Ohio Supreme Court Justice Sharon Kennedy met with local Republicans and the public during her visit to Tiffin Tuesday.
Kennedy has served on the Ohio Supreme Court since December after being elected to an unexpired term. Previously, she served as a domestic relations judge in Butler County and started her career as a police officer.
At the informal breakfast Tuesday, she considered a judge's philosophy as the most important viewpoint voters need to know about judicial candidates.
"For me, personally, it's one of restraint," Kennedy said. She explained that each branch of government was set up for specific reasons, and as part of the judicial branch, her function is interpreting law and applying to cases.
"If a judge does that, what you're actually doing is usurping your authority," Kennedy said.
She said her job is to interpret state law.
"Even if I don't like (a law) ... it's not up to me to strike it down and create what Sharon Kennedy likes. Because what Sharon Kennedy thinks is irrelevant. It's what (the voters) think is important. It is what the representatives do that is important in creating a law."
She cited a divorce case she worked. Two lawyers wanted her to sign off on a custody order, but she knew she did not have the authority, because the children were under the jurisdiction of the juvenile court.
Instead of signing the order, she discussed the problem with her state representative. After two years, the representative fixed the issue.
"It's about honoring your limitation but still recognizing the problem and helping people fix it legitimately," she said.

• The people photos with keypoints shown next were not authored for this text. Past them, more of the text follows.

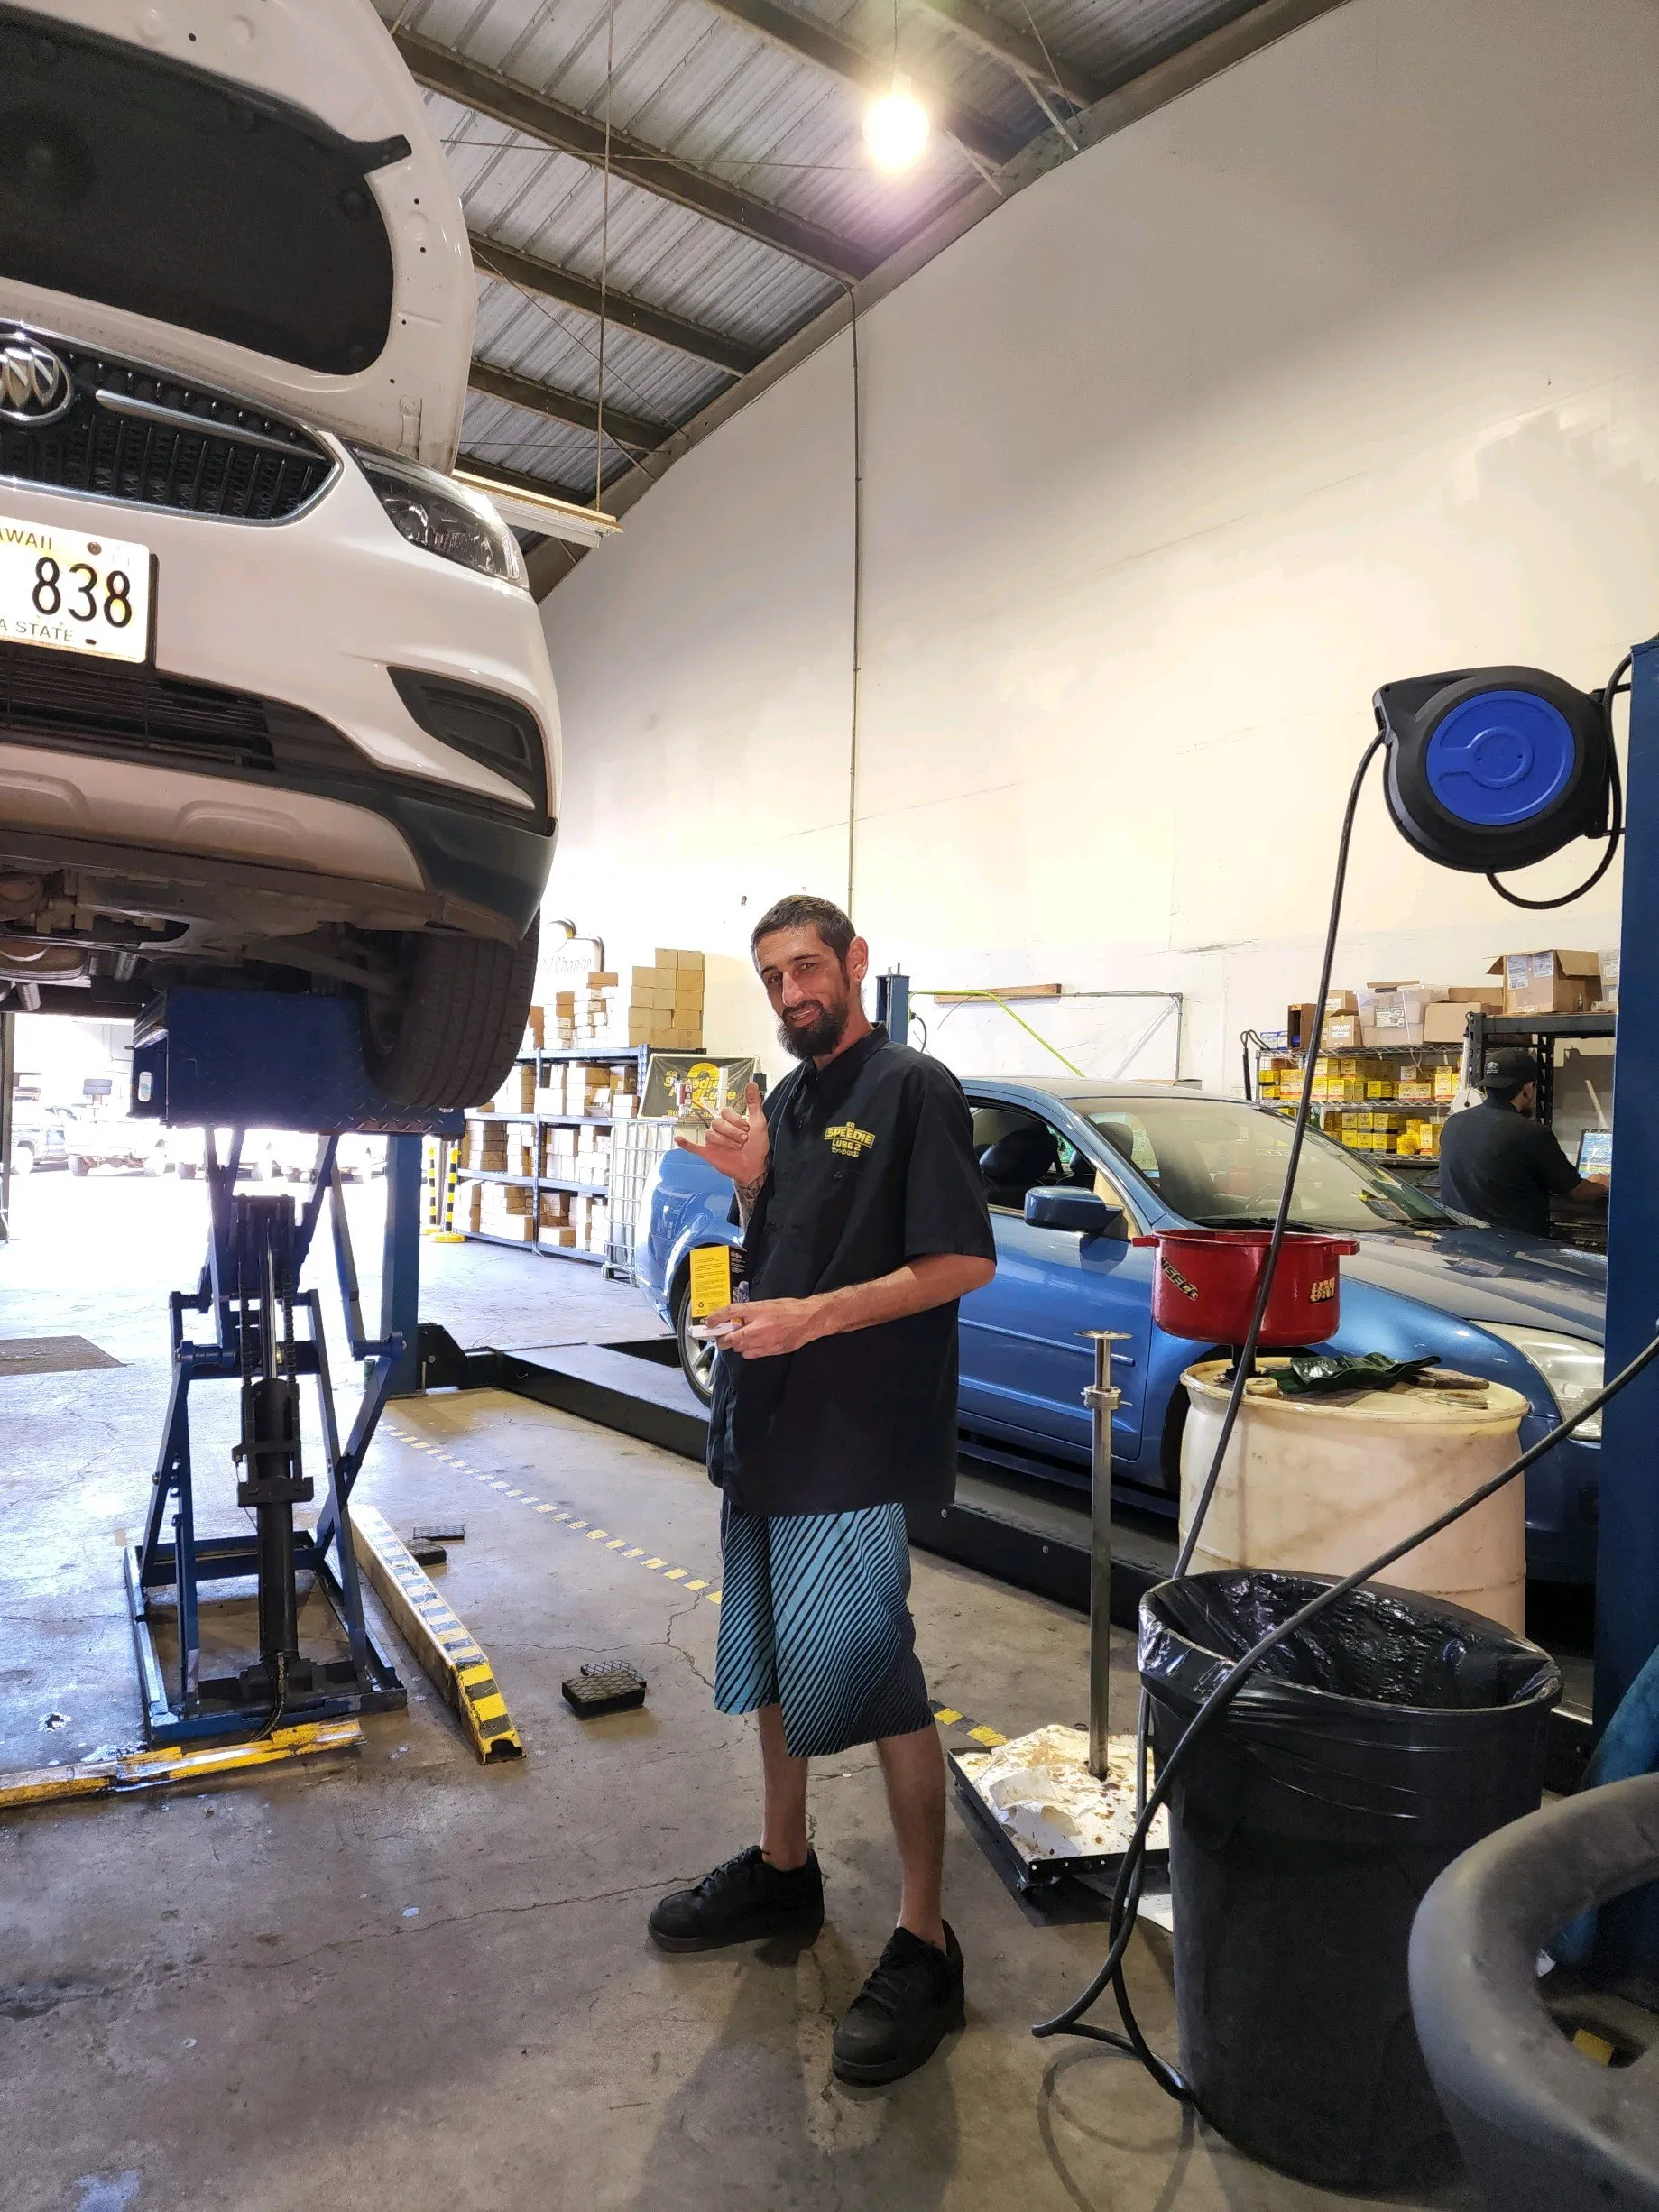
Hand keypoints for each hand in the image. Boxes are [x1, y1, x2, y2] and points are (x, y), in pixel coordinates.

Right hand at [676, 1079, 768, 1187]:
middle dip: (732, 1131)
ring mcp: (713, 1141)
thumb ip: (754, 1103)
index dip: (736, 1119)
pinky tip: (679, 1139)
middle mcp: (719, 1128)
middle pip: (717, 1122)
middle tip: (744, 1140)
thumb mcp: (758, 1122)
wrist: (755, 1167)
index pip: (724, 1112)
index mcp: (729, 1120)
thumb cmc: (757, 1145)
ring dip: (724, 1140)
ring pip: (710, 1134)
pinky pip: (693, 1147)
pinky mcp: (708, 1153)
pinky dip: (686, 1143)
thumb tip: (752, 1083)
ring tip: (737, 1147)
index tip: (747, 1128)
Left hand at [706, 1297, 820, 1358]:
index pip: (729, 1312)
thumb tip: (737, 1317)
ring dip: (736, 1345)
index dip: (716, 1318)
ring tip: (738, 1340)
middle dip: (722, 1339)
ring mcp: (764, 1341)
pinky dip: (747, 1351)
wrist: (808, 1320)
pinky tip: (751, 1345)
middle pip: (730, 1338)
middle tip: (720, 1337)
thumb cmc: (790, 1309)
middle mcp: (758, 1327)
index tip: (709, 1322)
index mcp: (756, 1310)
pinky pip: (751, 1354)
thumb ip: (751, 1312)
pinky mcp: (770, 1350)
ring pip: (739, 1349)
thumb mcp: (767, 1304)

Kennedy said her background as a police officer helped with court dealings.
"You are engaging in the public," she said. "You are going to make a decision quickly ... you become a critical thinker. ... I think those things help you as a judge," she said. As a trial court judge, she said she would look at body language, voice inflection and answers to questions when considering the credibility of witnesses.
Applying that evidence to the law is "exactly what a police officer does," Kennedy said. "It's still the same thought process. The only difference is time."
Kennedy said the best trait she brought to the Ohio Supreme Court was her background in domestic relations law.
Of all cases that come before the high court, 19 percent are from probate, juvenile and domestic relations, she said.
"I read criminal cases and can see myself in the role of the police officer and what they've done," she said. "It helps you look at the questions presented more critically."
When considering Justice Maureen O'Connor's proposition for changing how judicial elections are run, Kennedy gained insight through her travels.
The plan asks whether judicial elections are held in odd-numbered years, whether party affiliation should be eliminated, whether justices should be nominated, and the possible extension of judicial terms.
Kennedy has discovered that many Ohioans disagree with O'Connor. One major concern was involvement of the Ohio Senate in the appointment of justices. In her discussions with individuals, she has found that many do not think the Senate involvement, like the federal system, will be helpful in Ohio.
"You would be changing the whole structure of it," she said. "What is to say that you had a governor from a party different from that of the majority of the Senate? ... You see that played through in the federal system, where (if) you have a Republican president and a Democratically controlled Senate, (the appointee is) met with higher scrutiny and (is) not sworn in."
Even with this issue, Kennedy is pleased with her position. "It is exactly as I thought it would be," Kennedy said. "And it is fantastic."